The objective here is to distribute total receipts of both products 2011 (900+1111) in given mix of equipment type Large Truck = 0, Medium Truck = 2, Small Truck = 1
Objective function
Minimize z : x11 + x12 + x13 + x21 + x22 + x23 – 2011
Subject to constraints
x11,x12,x13,x21,x22,x23 >= 0
0.5*x11 + 0.333333*x21 <= 400 (M3 upper threshold of Medium Truck 1)
0.5*x12 + 0.333333*x22 <= 200 (M3 upper threshold of Small Truck)
0.5*x13 + 0.333333*x23 <= 400 (M3 upper threshold of Medium Truck 2)
0.25*x11 + 0.142857*x21 <= 200 (PAL upper threshold of Medium Truck 1)
0.25*x12 + 0.142857*x22 <= 100 (PAL upper threshold of Small Truck)
0.25*x13 + 0.142857*x23 <= 200 (PAL upper threshold of Medium Truck 2)
0.001*x11 + 0.000125*x21 <= 50 (TON upper threshold of Medium Truck 1)
0.001*x12 + 0.000125*x22 <= 25 (TON upper threshold of Small Truck)
0.001*x13 + 0.000125*x23 <= 50 (TON upper threshold of Medium Truck 2)
x11 + x12 + x13 + x21 + x22 + x23 – 2011 = 0 (Overall units of both products to be loaded)
x11 + x12 + x13 = 900 (Total units of LPFGIBP02 to be loaded)
x21 + x22 + x23 = 1111 (Total units of LPFGIBP04 to be loaded)
Below is the sample code in Python.
!pip install PulP
from pulp import LpMinimize, LpProblem, LpStatus, lpSum, LpVariable
# Import GLPK solver
!apt-get install -y -qq glpk-utils
import pulp as pl
solver = pl.GLPK_CMD()
# Create the model
model = LpProblem(name="load_receipts", sense=LpMinimize)
# Initialize the decision variables
x11 = LpVariable(name="x11", lowBound=0, cat='Continuous')
x12 = LpVariable(name="x12", lowBound=0, cat='Continuous')
x13 = LpVariable(name="x13", lowBound=0, cat='Continuous')
x21 = LpVariable(name="x21", lowBound=0, cat='Continuous')
x22 = LpVariable(name="x22", lowBound=0, cat='Continuous')
x23 = LpVariable(name="x23", lowBound=0, cat='Continuous')
# Add the constraints to the model
model += (0.5*x11 + 0.333333*x21 <= 400)
model += (0.5*x12 + 0.333333*x22 <= 200)
model += (0.5*x13 + 0.333333*x23 <= 400)
model += (0.25*x11 + 0.142857*x21 <= 200)
model += (0.25*x12 + 0.142857*x22 <= 100)
model += (0.25*x13 + 0.142857*x23 <= 200)
model += (0.001*x11 + 0.000125*x21 <= 50)
model += (0.001*x12 + 0.000125*x22 <= 25)
model += (0.001*x13 + 0.000125*x23 <= 50)
model += (x11 + x12 + x13 + x21 + x22 + x23 - 2011 == 0)
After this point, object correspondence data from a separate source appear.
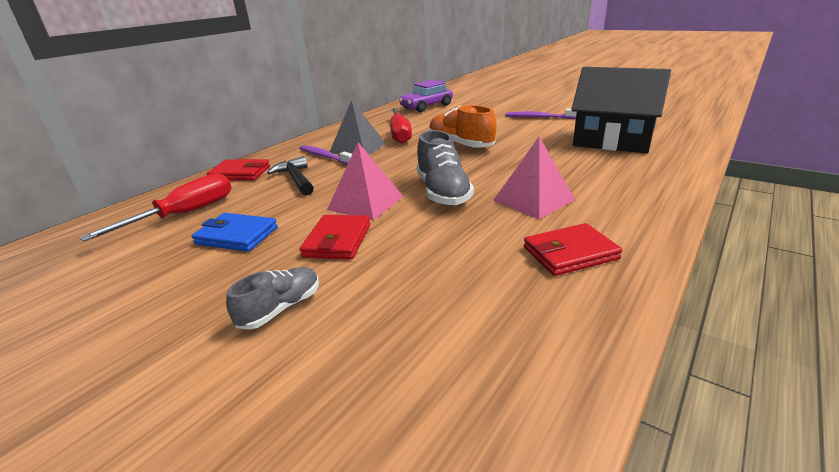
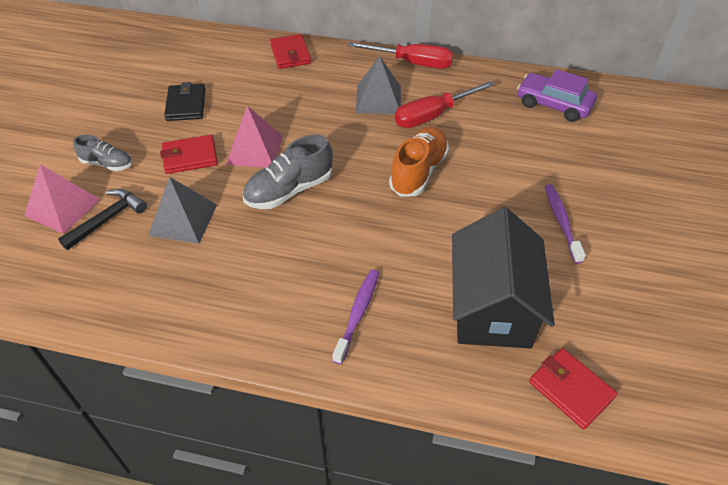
camera: 65 degrees right, 20 degrees up
(185, 214) = (211, 64): red screwdriver -> red screwdriver (413, 63)
(237, 236) = (186, 105): blue wallet -> black wallet
(296, 179) = (289, 91): black hammer -> black hammer (108, 219)
(325, 157) = (346, 87): purple toothbrush -> purple toothbrush (357, 314)
(445, 254) = (183, 219): none -> grey pyramid
(533, 200) = (291, 255): pink pyramid -> pink pyramid (63, 207)
(570, 253) = (198, 291): red wallet -> red wallet (571, 390)

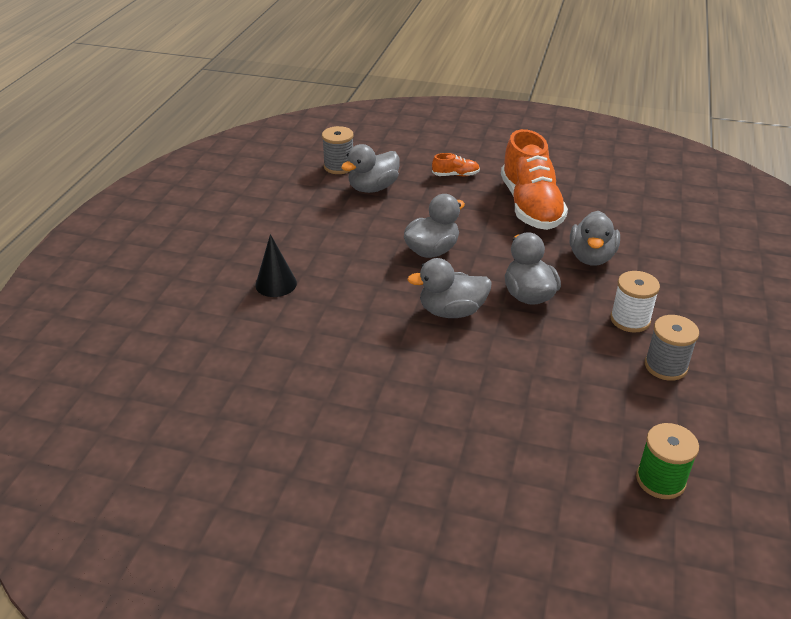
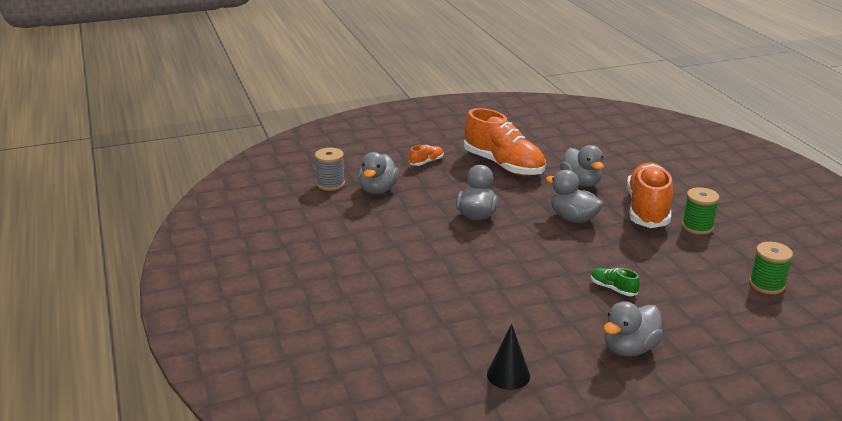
camera: 35 degrees left, 10 degrees down
(276, 284) = (396, 277): black cone -> black cone (508, 375)
(451, 311) = (539, 246): grey duck -> grey duck (629, 348)
(467, 395) = (613, 288): none -> green shoe
(630, 320) = (648, 210): white spool -> orange shoe
(665, 366) = (697, 227): grey spool -> green spool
model += (x11 + x12 + x13 == 900)
model += (x21 + x22 + x23 == 1111)
# Add the objective function to the model
model += x11 + x12 + x13 + x21 + x22 + x23-2011
status = model.solve(solver)
print(f"status: {model.status}, {LpStatus[model.status]}")
for var in model.variables():
print(f"{var.name}: {var.value()}")
With above constraints, optimal values are
x11 = 59.3341, x12 = 40.6659, x13 = 800, x21 = 1111, x22 = 0, x23 = 0
Summary Table
LPFGIBP02 | LPFGIBP04 | |
Medium Truck 1 | 59.3341 | 1111 |
Small Truck | 40.6659 | 0 |
Medium Truck 2 | 800 | 0 |
Total | 900 | 1111 |
In SAP IBP, planners can simply run a standard application job template – Order-Based Planning: Transportation Load Building Run to generate load receipts.
With the given set of master data and distribution receipts, SAP IBP generates below load receipts which can be visualized in planner workspace.
The complexity of mathematical model goes up with the increase in number of constraints. Note that, there could be one or more feasible solutions depending on constraints that are modeled. The output may also differ depending on solvers being used. SAP might be using different set of solvers or methodology to derive the same outcome. However, this information is not available publicly. Note that, the algorithm of TLB optimization explained over here is based on generic understanding of TLB and not the exact algorithm offered by SAP.
I hope this blog was helpful to understand working principle of Transport Load Building (TLB) optimization.
The views, thoughts and opinions expressed in the blog belong solely to the author, and not to the author’s employer, any organization, committee, or other group or individual.